3. On petitioners assertion that the testimony of respondents witnesses are hearsay and, therefore, inadmissible in evidence,
we are constrained to hold a different view. A reading of the testimonies of Umacob and Mariano shows that they were not
presented to prove the truth of respondents accusations against petitioner, but only to establish the fact that respondent
narrated to them what transpired between her and petitioner. While it is true that the testimony of a witness regarding a
statement made by another person, if intended to establish the truth of the facts asserted in the statement, is clearly hearsay
evidence, it is otherwise if the purpose of placing the statement in the record is merely to establish the fact that the statement
was made. Regardless of the truth or falsity of a statement, when the fact that it has been made is relevant, the hearsay rule
does not apply and the statement may be shown. As a matter of fact, evidence as to the making of the statement is not
secondary but primary, for the statement itself may constitute a fact in issue, or be circumstantially relevant as to the existence
of such a fact.

Significantly, respondent herself and her witnesses were present during the hearing of the case. Hence, petitioner was given
the opportunity to cross-examine them. The real basis for the exclusion of hearsay evidence lies in the fact that a hearsay
testimony is not subject to the tests which can ordinarily be applied for the ascertainment of the truth of testimony, since the
declarant is not present and available for cross-examination.
4. Petitioner cannot find solace in the dismissal of the criminal case against him. Long-ingrained in our jurisprudence is the rule
that the dismissal of a criminal case against an accused who is a respondent in an administrative case on the ground of
insufficiency of evidence does not foreclose the administrative proceeding against him or give him a clean bill of health in all
respects. In dismissing the case, the court is simply saying that the prosecution was unable to prove the guilt of the respondent
beyond reasonable doubt, a condition sine qua non for conviction because of the presumption of innocence which the
Constitution guarantees an accused. However, in administrative proceedings, the quantum of proof required is only substantial
evidence. Substantial evidence means such relevant evidence as a reasonable mind might accept as adequate to support a
conclusion. After a more incisive scrutiny of the records, we are convinced that petitioners culpability has been proven by
substantial evidence. Respondent’s testimony was found by the Commission to be natural, straightforward, spontaneous and
convincing. Unlike petitioner’s testimony, that of respondent is replete with details consistent with human nature. Clearly, the
dismissal of the criminal case against petitioner by the Municipal Trial Court, Branch 5, Davao City cannot bind this Court in the
disposition of the instant administrative case.

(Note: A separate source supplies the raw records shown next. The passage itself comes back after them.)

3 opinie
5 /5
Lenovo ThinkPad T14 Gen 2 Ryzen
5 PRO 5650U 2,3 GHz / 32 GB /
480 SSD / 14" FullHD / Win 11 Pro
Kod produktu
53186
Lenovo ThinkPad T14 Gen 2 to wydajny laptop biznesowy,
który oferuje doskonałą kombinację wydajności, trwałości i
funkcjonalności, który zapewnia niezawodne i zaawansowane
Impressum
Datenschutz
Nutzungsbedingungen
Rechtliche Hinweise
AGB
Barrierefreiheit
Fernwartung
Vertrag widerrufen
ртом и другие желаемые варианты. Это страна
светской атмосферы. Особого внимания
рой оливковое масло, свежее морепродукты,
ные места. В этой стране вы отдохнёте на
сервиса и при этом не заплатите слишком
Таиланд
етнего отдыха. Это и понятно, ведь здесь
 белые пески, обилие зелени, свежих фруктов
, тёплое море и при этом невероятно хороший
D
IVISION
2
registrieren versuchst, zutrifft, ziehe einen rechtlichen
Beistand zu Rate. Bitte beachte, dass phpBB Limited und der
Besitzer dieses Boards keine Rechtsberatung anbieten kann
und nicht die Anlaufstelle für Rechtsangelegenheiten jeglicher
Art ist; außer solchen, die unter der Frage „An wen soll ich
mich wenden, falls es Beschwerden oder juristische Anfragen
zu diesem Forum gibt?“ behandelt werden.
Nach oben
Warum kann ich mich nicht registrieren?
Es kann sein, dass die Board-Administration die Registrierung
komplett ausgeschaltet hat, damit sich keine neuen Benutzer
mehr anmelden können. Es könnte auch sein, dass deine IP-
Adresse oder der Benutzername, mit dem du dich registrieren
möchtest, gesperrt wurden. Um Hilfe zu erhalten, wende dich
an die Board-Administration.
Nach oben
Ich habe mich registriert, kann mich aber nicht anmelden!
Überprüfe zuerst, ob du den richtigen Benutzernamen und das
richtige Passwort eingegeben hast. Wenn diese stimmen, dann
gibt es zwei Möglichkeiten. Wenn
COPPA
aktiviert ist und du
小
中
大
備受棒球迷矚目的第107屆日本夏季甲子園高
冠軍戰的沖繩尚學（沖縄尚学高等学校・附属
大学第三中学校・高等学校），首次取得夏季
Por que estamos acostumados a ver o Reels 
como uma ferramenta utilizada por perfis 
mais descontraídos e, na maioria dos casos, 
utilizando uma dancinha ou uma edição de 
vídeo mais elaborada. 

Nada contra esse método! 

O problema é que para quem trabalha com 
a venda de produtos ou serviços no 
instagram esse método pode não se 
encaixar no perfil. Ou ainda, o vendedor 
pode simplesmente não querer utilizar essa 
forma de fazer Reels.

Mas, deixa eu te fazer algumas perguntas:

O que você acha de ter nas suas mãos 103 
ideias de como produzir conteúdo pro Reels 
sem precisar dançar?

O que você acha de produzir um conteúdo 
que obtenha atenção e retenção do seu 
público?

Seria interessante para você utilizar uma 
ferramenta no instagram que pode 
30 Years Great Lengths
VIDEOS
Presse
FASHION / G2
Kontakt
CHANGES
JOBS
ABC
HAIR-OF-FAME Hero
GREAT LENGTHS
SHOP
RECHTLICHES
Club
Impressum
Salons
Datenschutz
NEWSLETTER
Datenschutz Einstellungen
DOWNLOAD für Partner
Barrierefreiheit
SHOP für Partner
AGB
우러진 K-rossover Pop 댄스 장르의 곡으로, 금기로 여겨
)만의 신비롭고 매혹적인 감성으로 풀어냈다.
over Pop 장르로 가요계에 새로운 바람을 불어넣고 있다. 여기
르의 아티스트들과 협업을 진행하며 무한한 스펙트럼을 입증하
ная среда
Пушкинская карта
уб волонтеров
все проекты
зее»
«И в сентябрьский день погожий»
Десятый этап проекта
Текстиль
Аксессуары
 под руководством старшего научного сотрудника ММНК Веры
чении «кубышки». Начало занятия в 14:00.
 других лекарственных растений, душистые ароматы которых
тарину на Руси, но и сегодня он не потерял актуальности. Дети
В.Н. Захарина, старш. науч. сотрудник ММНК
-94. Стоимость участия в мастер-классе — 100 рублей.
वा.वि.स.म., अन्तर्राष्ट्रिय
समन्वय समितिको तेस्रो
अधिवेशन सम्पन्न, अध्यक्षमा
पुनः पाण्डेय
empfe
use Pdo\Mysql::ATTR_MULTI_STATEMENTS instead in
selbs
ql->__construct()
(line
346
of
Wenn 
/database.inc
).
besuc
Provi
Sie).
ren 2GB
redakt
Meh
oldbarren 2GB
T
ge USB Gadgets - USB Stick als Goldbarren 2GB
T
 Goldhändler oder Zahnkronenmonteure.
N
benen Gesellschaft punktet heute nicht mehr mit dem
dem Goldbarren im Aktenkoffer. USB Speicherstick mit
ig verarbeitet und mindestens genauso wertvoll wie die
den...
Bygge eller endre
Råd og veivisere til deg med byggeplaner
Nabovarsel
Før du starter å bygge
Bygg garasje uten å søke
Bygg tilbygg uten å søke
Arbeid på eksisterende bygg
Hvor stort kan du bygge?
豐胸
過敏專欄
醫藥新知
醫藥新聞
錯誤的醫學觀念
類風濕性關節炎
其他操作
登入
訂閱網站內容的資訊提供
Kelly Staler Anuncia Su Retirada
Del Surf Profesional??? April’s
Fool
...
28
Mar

In sum, we find no reason to reverse the decision of the Court of Appeals. While it is unfortunate that petitioner will lose his job
because of a moments indiscretion, this Court shall not flinch in imposing upon him the severe penalty of dismissal. As Schools
Division Superintendent, petitioner is bound by a high standard of work ethics. By succumbing to his moral perversity, he failed
to live up to such standard. Indeed, he provided a justifiable ground for his dismissal from the service.

WHEREFORE, the appealed decision of the Court of Appeals is hereby AFFIRMED. No cost.